Should you be testing to see if it's working? 
This is tricky perhaps and a level of faith is needed. My MAF test pace is not likely getting faster. I'll be quite honest in saying that. But it's about specificity of training! I'm not really training with a faster MAF pace as a goal. I'm sure if I did another MAF test right now it would be slower than this one. I simply have some volume fatigue in my legs, and maybe if I rested for a bit and did a MAF test I may see decent results. But I don't really care about that right now because I have a different "test" I'm using.

The key test/re-test is a combo of: 
1) building the long workout + 2) weekly volume consistency = can you hang in and keep that up?

All the while, it's important to still have benchmarks to ensure you're not digging into a rut of fatigue or literally going backwards. Most importantly: how do you feel? Then specific to workouts, here are a couple:

If I go out with the intention to run at MAF and it's an 8-10 min pace range, and that feels good not a slog or burning like it's 5k effort, then I still see this as a successful build of fitness and run endurance. And if that's at/near the end of a 30-40+ mile week, which has been the case, even better.

Other signs it's working...

1) Look to your crosstraining: are you thriving or surviving?
Few examples from me. This weekend I had a couple good eye-openers that my body is loving this style of training and it isn't all tense, out of whack, weak or imbalanced. Saturday I did a gnarly (heavy + relatively intense) strength training workout with a client and didn't even get the usual DOMS that I'd suspect from that kind of workout (included 6 X 5 DL @ 145# and 100 sledgehammer swings each arm). That night I danced away at a wedding... still no major DOMS crept up... Then Sunday, I went to bikram yoga for the first time in 4-6 weeks (sorta fell off consistent yoga for a bit) and literally I think I had one of my best sessions in life coming off a 40+ mile week. Focused and nailed the poses, no signs of being overly tight or tense, in fact waaaayyyyy loser than "triathlete tawnee."

2) Are you injured?
This is easy. Your body will breakdown if the stimulus is too much to handle or something, some variable, isn't ideal for you at the moment. It may need an increased focus on functional strength training and correctives, or an adjustment of volume/intensity or all of the above.

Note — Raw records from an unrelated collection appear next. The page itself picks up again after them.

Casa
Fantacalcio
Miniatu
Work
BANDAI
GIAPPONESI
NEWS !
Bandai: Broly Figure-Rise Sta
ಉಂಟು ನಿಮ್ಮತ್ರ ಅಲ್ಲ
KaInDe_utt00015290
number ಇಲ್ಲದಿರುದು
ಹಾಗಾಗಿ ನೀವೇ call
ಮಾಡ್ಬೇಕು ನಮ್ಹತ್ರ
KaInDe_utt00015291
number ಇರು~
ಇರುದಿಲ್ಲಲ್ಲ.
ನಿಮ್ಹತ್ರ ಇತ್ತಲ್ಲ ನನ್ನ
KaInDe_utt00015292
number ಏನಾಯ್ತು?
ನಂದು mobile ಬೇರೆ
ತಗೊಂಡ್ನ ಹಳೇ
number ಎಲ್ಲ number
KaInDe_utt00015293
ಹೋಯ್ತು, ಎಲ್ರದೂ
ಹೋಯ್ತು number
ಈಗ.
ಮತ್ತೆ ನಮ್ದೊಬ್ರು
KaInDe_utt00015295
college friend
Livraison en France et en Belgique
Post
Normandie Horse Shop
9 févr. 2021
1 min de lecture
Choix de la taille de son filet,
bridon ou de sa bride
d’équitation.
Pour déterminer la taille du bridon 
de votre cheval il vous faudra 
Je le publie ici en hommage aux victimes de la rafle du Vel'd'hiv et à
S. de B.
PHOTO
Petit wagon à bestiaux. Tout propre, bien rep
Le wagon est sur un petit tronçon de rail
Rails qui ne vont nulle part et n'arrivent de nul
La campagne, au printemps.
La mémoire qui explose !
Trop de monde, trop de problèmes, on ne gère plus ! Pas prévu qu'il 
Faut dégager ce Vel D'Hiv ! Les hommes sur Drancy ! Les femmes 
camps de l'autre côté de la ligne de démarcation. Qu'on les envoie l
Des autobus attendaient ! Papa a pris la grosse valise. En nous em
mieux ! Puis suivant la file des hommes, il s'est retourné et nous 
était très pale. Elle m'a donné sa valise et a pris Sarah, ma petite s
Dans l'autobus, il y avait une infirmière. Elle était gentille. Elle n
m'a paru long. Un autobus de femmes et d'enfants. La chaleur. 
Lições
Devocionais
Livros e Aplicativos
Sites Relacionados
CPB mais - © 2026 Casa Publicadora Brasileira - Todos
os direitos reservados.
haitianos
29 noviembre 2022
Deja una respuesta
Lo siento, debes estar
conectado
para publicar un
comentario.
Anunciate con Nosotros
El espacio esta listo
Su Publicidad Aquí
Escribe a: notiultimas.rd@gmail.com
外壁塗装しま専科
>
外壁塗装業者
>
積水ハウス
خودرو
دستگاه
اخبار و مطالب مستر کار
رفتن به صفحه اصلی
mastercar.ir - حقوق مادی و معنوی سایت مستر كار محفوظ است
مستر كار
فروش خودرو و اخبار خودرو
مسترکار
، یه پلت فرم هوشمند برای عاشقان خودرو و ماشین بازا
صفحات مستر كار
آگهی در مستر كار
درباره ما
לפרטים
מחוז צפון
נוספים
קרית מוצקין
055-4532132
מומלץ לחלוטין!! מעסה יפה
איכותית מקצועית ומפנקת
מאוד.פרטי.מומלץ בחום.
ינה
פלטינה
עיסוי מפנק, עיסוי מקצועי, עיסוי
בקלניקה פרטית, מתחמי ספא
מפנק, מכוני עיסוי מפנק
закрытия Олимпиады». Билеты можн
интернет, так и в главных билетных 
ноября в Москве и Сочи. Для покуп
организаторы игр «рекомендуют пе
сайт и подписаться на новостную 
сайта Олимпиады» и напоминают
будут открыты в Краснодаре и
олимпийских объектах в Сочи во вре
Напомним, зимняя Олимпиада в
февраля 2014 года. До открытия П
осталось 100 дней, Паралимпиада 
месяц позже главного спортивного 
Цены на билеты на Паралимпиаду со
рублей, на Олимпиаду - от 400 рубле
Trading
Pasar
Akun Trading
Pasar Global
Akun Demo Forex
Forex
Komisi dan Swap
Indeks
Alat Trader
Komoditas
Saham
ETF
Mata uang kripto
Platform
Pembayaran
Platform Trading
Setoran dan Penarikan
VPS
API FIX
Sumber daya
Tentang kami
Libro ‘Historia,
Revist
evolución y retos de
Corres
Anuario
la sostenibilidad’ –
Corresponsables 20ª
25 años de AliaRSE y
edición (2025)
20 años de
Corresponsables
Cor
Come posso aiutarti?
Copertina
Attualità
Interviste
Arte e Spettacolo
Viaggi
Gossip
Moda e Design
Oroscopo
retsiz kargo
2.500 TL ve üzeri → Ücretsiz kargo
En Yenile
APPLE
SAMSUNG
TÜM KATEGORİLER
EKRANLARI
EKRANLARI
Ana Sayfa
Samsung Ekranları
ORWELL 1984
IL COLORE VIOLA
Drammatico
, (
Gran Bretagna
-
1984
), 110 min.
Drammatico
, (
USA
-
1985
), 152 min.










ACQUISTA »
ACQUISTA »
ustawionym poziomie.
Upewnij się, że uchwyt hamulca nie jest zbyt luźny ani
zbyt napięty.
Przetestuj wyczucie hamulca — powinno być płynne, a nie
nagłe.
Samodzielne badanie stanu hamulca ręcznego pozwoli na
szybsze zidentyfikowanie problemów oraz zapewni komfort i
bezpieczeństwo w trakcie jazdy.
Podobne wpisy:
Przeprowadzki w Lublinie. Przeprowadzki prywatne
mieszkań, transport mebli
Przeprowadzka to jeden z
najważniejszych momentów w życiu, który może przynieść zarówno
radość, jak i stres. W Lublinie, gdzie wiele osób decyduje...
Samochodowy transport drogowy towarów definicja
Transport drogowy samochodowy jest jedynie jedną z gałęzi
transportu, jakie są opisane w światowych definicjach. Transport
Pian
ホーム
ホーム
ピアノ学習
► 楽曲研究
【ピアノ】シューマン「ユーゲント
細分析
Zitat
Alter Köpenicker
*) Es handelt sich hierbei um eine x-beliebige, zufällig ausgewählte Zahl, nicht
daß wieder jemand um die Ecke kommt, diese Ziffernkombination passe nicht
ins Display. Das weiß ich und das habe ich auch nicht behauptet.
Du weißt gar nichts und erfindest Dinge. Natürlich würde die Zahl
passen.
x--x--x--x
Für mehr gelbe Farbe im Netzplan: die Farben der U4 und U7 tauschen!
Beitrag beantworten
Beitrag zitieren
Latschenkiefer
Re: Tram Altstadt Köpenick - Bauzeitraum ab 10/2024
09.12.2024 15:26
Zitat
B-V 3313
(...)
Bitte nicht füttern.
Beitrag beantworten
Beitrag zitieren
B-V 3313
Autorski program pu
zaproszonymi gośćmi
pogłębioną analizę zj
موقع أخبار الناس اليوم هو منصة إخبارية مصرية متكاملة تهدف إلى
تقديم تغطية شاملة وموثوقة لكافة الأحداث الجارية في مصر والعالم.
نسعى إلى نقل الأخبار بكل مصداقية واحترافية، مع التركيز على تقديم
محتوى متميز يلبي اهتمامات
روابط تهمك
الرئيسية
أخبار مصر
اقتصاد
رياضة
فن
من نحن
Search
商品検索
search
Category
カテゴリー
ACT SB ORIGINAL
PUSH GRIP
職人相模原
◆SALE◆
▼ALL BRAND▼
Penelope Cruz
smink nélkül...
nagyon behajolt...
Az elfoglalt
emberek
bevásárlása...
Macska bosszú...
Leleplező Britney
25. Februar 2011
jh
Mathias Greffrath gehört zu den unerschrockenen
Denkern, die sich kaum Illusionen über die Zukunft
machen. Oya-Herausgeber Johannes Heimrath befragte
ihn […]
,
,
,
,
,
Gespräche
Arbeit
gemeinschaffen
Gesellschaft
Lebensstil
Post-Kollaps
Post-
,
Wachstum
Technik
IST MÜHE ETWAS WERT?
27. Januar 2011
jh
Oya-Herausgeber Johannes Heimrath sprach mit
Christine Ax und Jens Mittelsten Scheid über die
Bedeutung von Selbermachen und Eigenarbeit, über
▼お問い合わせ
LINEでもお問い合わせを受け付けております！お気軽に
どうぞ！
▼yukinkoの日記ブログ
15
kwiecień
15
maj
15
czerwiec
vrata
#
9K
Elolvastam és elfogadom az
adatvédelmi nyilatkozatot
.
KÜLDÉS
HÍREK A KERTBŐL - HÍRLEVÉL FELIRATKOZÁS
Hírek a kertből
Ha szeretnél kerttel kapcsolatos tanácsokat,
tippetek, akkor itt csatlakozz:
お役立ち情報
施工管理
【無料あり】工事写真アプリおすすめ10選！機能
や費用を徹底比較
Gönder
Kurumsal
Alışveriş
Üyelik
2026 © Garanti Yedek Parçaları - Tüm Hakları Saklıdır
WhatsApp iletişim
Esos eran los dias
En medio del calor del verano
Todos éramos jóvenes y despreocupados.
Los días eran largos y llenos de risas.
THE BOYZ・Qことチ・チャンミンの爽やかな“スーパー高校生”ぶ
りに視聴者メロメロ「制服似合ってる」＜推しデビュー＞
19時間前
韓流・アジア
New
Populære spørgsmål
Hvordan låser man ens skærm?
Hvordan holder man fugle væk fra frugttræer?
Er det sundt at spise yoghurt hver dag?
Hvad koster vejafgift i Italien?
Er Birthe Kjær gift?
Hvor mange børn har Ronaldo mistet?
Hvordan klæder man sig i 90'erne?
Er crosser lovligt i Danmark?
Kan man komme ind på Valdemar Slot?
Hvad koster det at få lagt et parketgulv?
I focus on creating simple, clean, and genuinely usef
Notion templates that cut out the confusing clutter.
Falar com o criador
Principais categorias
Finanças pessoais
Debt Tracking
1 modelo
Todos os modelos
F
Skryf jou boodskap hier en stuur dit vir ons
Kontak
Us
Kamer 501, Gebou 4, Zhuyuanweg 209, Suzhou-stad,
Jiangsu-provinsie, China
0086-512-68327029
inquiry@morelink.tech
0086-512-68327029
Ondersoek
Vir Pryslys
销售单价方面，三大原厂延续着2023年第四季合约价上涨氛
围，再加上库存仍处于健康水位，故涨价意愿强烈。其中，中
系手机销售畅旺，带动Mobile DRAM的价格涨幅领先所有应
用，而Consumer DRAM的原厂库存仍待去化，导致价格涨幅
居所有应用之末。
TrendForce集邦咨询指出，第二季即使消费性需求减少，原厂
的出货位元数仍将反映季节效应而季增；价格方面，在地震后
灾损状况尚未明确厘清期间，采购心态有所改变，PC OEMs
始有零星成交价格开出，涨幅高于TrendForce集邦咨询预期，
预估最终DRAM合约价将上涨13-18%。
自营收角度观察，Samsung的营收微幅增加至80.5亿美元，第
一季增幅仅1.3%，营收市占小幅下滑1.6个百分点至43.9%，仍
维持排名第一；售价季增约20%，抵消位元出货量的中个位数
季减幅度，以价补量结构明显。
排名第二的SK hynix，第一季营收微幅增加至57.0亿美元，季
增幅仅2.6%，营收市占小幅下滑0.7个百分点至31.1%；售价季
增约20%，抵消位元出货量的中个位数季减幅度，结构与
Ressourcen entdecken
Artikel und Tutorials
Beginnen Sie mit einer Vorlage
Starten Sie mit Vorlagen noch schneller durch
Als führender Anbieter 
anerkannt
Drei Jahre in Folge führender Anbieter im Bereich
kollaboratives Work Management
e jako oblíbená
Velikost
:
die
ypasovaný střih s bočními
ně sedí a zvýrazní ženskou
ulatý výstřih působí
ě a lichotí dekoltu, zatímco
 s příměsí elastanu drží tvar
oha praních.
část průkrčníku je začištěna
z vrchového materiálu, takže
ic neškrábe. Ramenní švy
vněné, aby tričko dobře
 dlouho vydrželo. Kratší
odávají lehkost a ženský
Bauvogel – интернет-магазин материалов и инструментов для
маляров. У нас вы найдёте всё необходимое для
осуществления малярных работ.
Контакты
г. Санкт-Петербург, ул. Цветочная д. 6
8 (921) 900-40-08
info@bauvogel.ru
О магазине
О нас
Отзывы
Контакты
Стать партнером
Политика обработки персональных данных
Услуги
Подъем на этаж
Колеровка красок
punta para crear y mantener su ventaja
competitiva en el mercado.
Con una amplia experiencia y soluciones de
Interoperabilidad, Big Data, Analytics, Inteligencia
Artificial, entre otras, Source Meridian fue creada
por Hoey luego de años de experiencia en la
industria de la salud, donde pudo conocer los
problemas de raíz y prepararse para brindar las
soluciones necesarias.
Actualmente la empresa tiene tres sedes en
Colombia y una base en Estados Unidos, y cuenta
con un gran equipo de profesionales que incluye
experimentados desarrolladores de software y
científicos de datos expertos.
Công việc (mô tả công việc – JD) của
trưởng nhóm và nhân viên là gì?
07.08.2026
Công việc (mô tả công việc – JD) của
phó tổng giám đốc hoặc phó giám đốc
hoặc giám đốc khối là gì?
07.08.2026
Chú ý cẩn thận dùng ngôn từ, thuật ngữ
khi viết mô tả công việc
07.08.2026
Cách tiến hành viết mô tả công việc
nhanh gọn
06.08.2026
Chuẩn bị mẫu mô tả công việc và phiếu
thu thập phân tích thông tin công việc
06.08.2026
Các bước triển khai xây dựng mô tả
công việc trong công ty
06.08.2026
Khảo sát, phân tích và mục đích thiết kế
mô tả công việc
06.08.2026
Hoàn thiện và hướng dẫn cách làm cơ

Personally, (knock on wood) I'm very injury-free right now and feeling very strong. I think the weighted hiking is helping a ton too to build joint integrity and whatnot. Plus, I'm telling you, I'm certain that too much/too high of intensity is at the root of most injuries out there. Eliminate that and you're in much safer territory.

So what's the schedule?
Set out your game plan and don't rush it. We've allowed 10 months to build toward our A race, and we were talking about the race a long time before that, remember in May when I said I was ultra inspired? I guess a couple "hiccups" along the way, but that notion held strong in the end... the ultra life has chosen me; I've chosen it. By the time we get to doing Badwater Salton Sea, it will be 10 months of specific training for that one event. It's like Ironman, especially for novices, give it a full year to build to it! Have a plan, and build a smart schedule in advance! And as much as I know that you can't expect training/race day to go perfectly as planned, we do have the plan laid out on how we will tackle our training and race execution, no half-assing/underestimating what this distance entails*.

Here's our 2016 outlook:

January - 50k or 50-miler
Feb - no race
March - Backpacking trip(s)
April - Ragnar SoCal (again!); the Boston Marathon
May - 'A' race: 81-mile Badwater Salton Sea
June - Get married
July - Backpacking honeymoon: 70+mile thru hike; crew at Badwater in Death Valley
August & Beyond - TBD

*Please note, it's not our goal to run as fast as we can in Salton Sea or our ultras. Our goals are to make the distance, make the cutoffs, experience new adventures, and figure out how to make this a sustainable lifestyle, not one that drills us into the ground with excess fatigue and problems.

Don't forget that it's about feeling good and doing what's best for you.